Sophie Boudon-Vanhille, general manager of Cinema Mission’s Paris Film Office, adds: “Midnight In Paris was a long and fairly complex shoot but Woody Allen is well-liked in the city which made it easier to fulfil certain requests.”
More international films are now shooting in Paris thanks also to the introduction of the Tax Rebate on International Production (TRIP) at the end of 2009. It offers foreign productions a 20% rebate on what they spend in France. This incentive has taken the edge off euro-dollar-sterling currency fluctuations and high social charges associated with employing people in the territory.

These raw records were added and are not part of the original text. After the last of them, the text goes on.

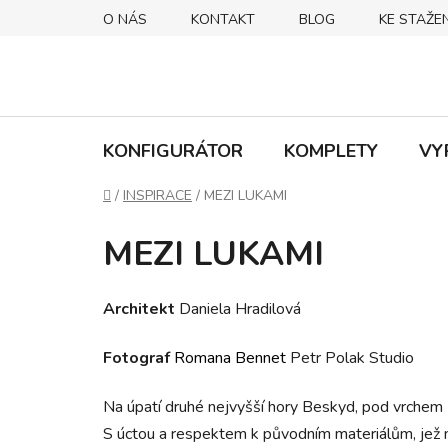
Přejít
O NÁS
KONTAKT
BLOG
KE STAŽEN
na
obsah
KONFIGURÁTOR
KOMPLETY
VY
Domů
/
INSPIRACE
/
MEZI LUKAMI
MEZI LUKAMI
Architekt
Daniela Hradilová
Fotograf
Romana Bennet
Petr Polak Studio
Na úpatí druhé nejvyšší hory Beskyd, pod vrchem K
S úctou a respektem k původním materiálům, jež na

International productions to have benefited from the rebate include Clint Eastwood’s Hereafter, Martin Scorsese’s Hugo Cabret and it was thanks to TRIP that Allen was able to make Midnight In Paris in the French capital. A previous Allen project scheduled to roll in the city in 2006 was abandoned due to the high production costs.

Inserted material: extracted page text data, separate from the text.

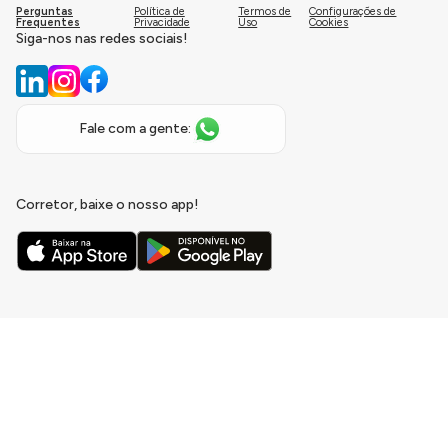
Perguntas
Política de
Termos de
Configurações de
Frequentes
Privacidade
Uso
Cookies
Siga-nos nas redes sociais!
Fale com a gente:
Corretor, baixe o nosso app!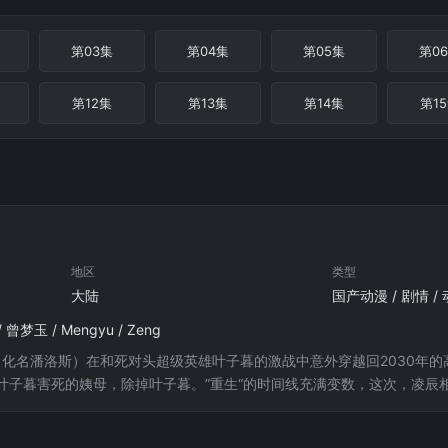
第03集
第04集
第05集
第0
第12集
第13集
第14集
第1
地区
类型
大陆
曾梦玉 / Mengyu / Zeng
辰（化名潘洛斯）在和死对头超级英雄叶子暮的激战中意外穿越回2030年
叶子暮害死的姨母，除掉叶子暮。”重生“的时间线充满变数，这次，凌辰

“Like any European capital, Paris still is not cheap but the rebate makes it at least feasible,” says Benoliel.
Locally sourced crew
Not revealing an exact figure, Benoliel describes the budget of Midnight In Paris as “comfortable if not large” and “in line” with the budget of Allen’s previous Europe-set films. Benoliel also reined in production costs by insisting the crew was entirely local.
“There are some 200 French films made a year on budgets far smaller than the average international production. I suggested making Midnight In Paris like a typical French film, applying the scaled-down working methods of the French film industry,” explains Benoliel.
“Thankfully, Woody was very open to working with people he didn’t know. We ended up with a crew of some 60-70 people,” says Benoliel. “Not all international productions can shoot in this way, especially if they’re only touching down in the city to shoot part of a film. But where possible it is always more cost effective to work with local crew rather than flying international crew in, not least because it avoids doubling up.”
The relatively small crew, notes Benoliel, was ideal for the shoot which was constantly on the move, often visiting more than one location in a day, and sometimes changing the shooting schedules at short notice.
“In many respects the film was more complicated to shoot than, say, Vicky Cristina Barcelona because of certain elements of the script,” explains Benoliel. “Though we had the same budget, we had to do more with it. But we came up with solutions and the result is artistically very beautiful and everyone is happy.”